Outside the market, there was a second market, slightly less hygienic. Wooden palettes acted as a floor over the concrete, and corrugated iron sheets, parasols and canopies covered almost the whole area, protecting the market from the rain. Under the canopies, there was a mixture of jeans, t-shirts, hair products (which aren't quite like the ones we find in European shops... their names run along the lines of "Hair Brilliantine to Stimulate Growth", "Vaseline for your Dry Hair", or my favourite, "Vegetal Placenta"), bananas, chilli peppers and cassava roots. Every five or six stalls, there would be a couple of makeshift brochettis, with people - generally women or girls - peeling breadfruit and cooking kebabs. These kebabs, once cooked, were placed on the corrugated iron roofs to keep warm. All this is about a foot above the ground, which was running with various substances that are better unnamed.

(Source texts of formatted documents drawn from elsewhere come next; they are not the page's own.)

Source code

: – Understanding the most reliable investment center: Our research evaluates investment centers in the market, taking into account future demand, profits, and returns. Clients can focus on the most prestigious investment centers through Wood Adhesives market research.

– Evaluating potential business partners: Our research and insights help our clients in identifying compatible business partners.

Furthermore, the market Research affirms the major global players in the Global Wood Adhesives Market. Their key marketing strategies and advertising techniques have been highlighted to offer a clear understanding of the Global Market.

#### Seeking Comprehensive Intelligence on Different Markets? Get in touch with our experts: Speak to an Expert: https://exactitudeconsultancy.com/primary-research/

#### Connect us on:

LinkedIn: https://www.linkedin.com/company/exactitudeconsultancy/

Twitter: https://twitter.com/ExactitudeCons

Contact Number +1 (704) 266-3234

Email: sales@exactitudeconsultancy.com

The outside market was in the papers this week because of its insalubrity. Originally constructed for mamas brochettis – women who make kebabs by the side of the road and sell them with cassava root and breadfruit – there aren’t enough shacks for everybody, although all the sellers pay 60€ monthly for a spot. It's worse in the rainy season, as the rain and mud ruin whatever people are selling (see above articles). The rain also gets under the palettes they use as makeshift floors, bringing rubbish with it, and the whole lot festers under there for a few months... disastrous health and safety consequences for all concerned. When the Chamber of Industry and Commerce, which owns and supposedly manages the area, came to see what the conditions were like, the mamas brochettis dragged the delegation over to the iron shacks running with mucky water to show them exactly what was happening there. When the delegation reported their findings back to the President of the Chamber, he said that it wasn’t his problem, that the Conseil Général was supposed to be looking after that, and that he didn’t want to waste time over that particular problem. Return to square one, do not collect two hundred pounds.